Par
un arrêt du 18 janvier 2019, la Cour d'Appel de PARIS a reconnu,
après un long combat procédural, que le suicide de l'épouse de
notre client était un accident du travail, même s'il ne s'est pas
produit sur le lieu de travail. Il est arrivé par le fait du
travail.
Cliquer
sur l'image pour télécharger la décision :
Les
causes d'un suicide sont difficiles à analyser. Un tel geste est-il
dû à un événement soudain ? Jusqu’où remontent ses
ramifications? A-t-il une seule cause ou plusieurs entremêlées ?
Ces
questions, incroyablement douloureuses pour les proches de la
victime, deviennent encore plus complexes lorsque se pose la question
de savoir si ce suicide remplit les conditions pour être reconnu
comme accident du travail.
Selon
l'article L.411-1 du Code de la Sécurité Sociale, « est
considéré comme accident du travail, quelle qu'en
soit la cause,
l'accident survenu par le fait ou à l'occasion du
travail à toute
personne salariée ou travaillant, à quelque titre ou en quelque
lieu que ce soit, pour un ou plusieurs employeurs ou chefs
d'entreprise ».
S'agissant
d'un salarié ayant tenté de mettre fin à ses jours à son
domicile, la Cour de Cassation a jugé « qu'un accident
qui se produit à un moment où le salarié ne se trouve plus sous
la subordination de l'employeur constitue un accident du travail dès
lors que le salarié établit qu'il est survenu par le
fait du travail » (Cass. Civ.
2ème, 22 février 2007, pourvoi n°05-13771).
Il
n’est donc pas nécessaire d’identifier avec certitude toutes
les causes d'un acte aussi personnel qu'un suicide.
Le
seul critère posé par la Cour de Cassation est celui d'un événement
survenu « par le fait du travail », en lien direct
et certain avec le travail, nonobstant d'autres causes éventuelles.
Dans
ce dossier, nous sommes parvenus à établir, avec l'aide de
l'Inspection du Travail, que la victime
- avait été recrutée sur un poste sensible, ayant une importance vitale pour l'employeur (renouveler une accréditation indispensable à son activité économique)

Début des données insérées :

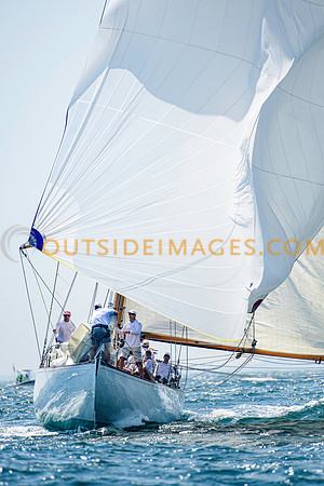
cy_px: 243
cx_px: 162
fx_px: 8099
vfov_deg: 3.4
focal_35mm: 600
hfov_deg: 2.3
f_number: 5
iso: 400
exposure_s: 1/4000
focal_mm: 400
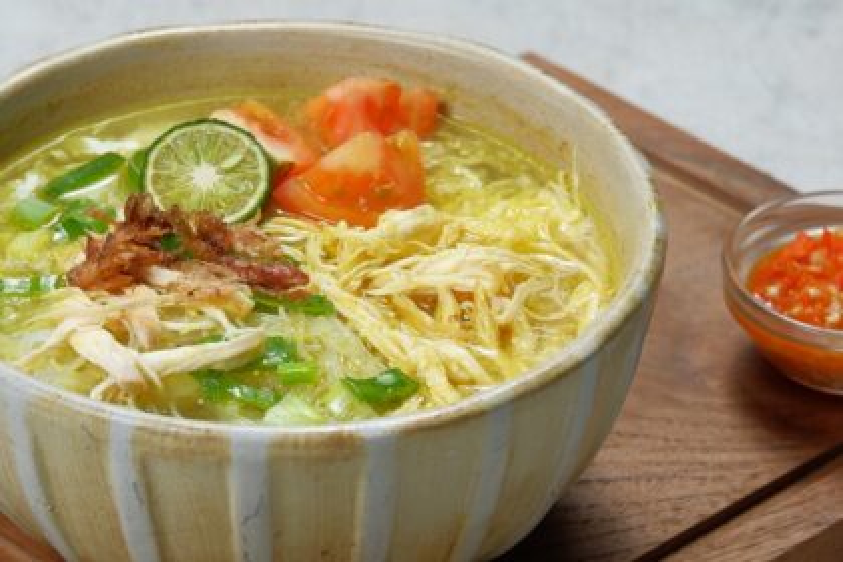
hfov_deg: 14.3
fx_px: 3348
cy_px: 281
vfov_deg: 9.6
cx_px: 422
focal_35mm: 143
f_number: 8
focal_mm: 95.4
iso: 200
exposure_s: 1/50
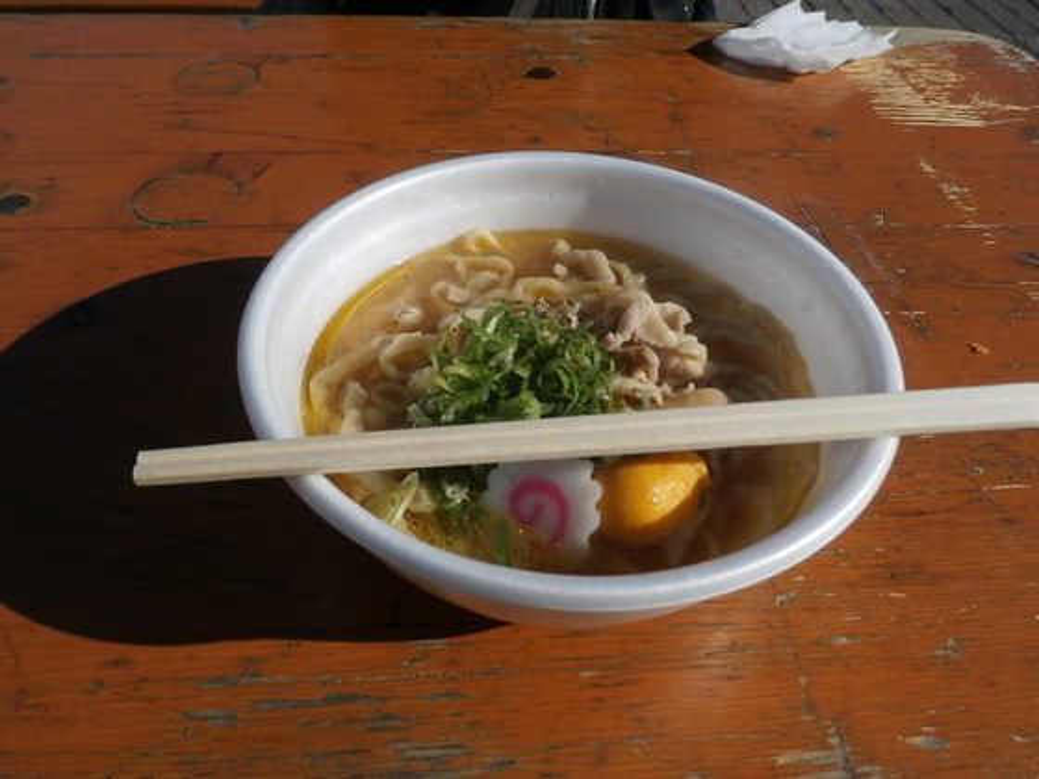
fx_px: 750
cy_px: 390
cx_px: 520
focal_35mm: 25
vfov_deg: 54.9
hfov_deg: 69.4
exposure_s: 1/1250
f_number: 8.7
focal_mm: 4.5
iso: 250
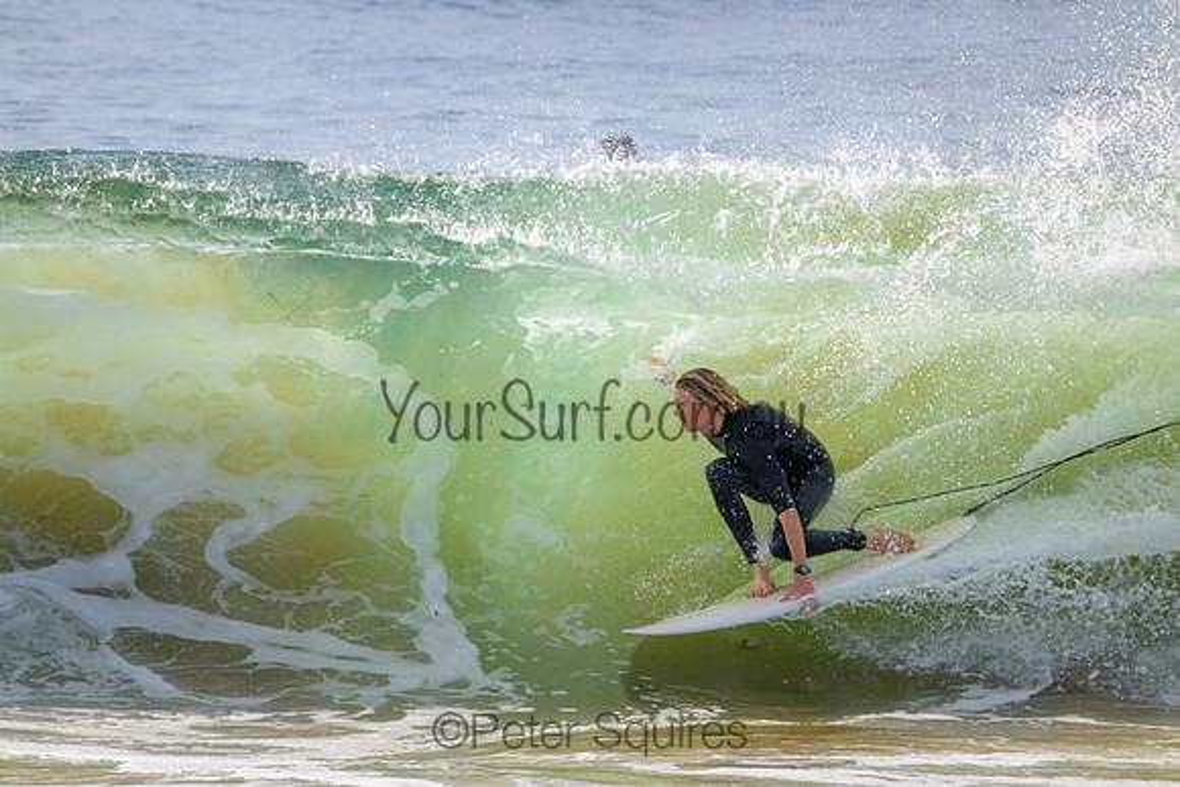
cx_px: 590
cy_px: 394
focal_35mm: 800
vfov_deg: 1.7
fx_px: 26227
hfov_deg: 2.6
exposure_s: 1/2000
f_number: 11
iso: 800
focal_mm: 800
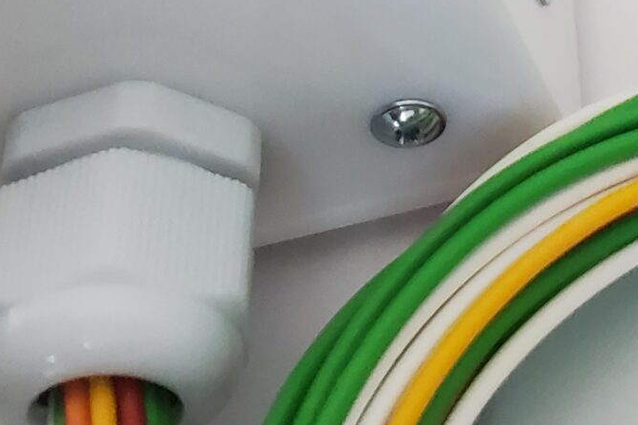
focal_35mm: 103
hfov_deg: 18.8
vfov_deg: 11.9
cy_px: -406
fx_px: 1825
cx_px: 746
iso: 250
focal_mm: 4.3
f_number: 2.4
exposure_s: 1/120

- qu'elle n'avait ni expérience ni formation sur le sujet qui lui était confié, qui l'a rapidement dépassé
- que pour être à la hauteur, elle s’est fortement engagée dans le travail, travaillant la nuit et le week-end
- qu'elle avait une peur panique de décevoir son employeur, et fondait en larmes à son poste de travail au moins une fois par semaine
- que son supérieur hiérarchique avait à son égard un comportement grossier, et lui avait brutalement supprimé des congés payés négociés plusieurs mois plus tôt
- que son employeur avait « oublié » de l'inviter à une fête de l'entreprise.
Retenant
ces éléments, la Cour d'Appel de PARIS a jugé que « la
cause du décès de Mme X. est imputable à son travail, son suicide
de revêtant pas un caractère volontaire puisant son origine dans
des difficultés privées et personnelles. »
Pour
le travail de préparation de ce dossier, nous nous sommes notamment
appuyé sur :
Les
études de l'INRS intitulées « Suicide
en lien avec le travail »
et « Le
stress au travail », qui soulignent notamment :
« D'après
l'Agence européenne pour la sécurité et la santé au travail
(...), un état de stress « survient lorsqu'il y a un
déséquilibre entre la perception qu'une personne a des
contraintes que lui impose son environnement et la perception qu'elle
a de ses propres ressources pour y faire face ».
A
consulter, aussi, l'accord-cadre
européen du 8 octobre 2004 sur le stress au travail :
L'identification
d'un problème de stress au travail peut passer par une analyse de
facteurs tels que l'organisation et les processus de travail
(aménagement du temps de travail, degré d'autonomie, adéquation
du travail aux capacités des travailleurs,
charge de travail, etc.), les conditions et l'environnement de
travail (exposition un comportement abusif, au bruit, à la chaleur,
à des substances dangereuses, etc.), la communication (incertitude
quand à ce qui est attendu au travail,
perspectives d'emploi, changements à venir, etc.) et des facteurs
subjectifs (pressions émotionnelles et sociales, impression
de ne pas pouvoir faire face à la situation, perception d'un manque
de soutien,
etc.).
Enfin,
une très intéressante décision de jurisprudence de la Cour d'Appel
de
DOUAI, s'agissant
d'un salarié « fragilisé » par un précédent
licenciement, et qui s'est suicidé après avoir été embauché par
un nouvel employeur. Il a été jugé que son
décès n'en est pas moins directement lié aux conditions d'exercice
de son activité professionnelle dans les semaines précédentes
(Cour d’Appel de DOUAI, 31 janvier 2013, RG n°11/00443).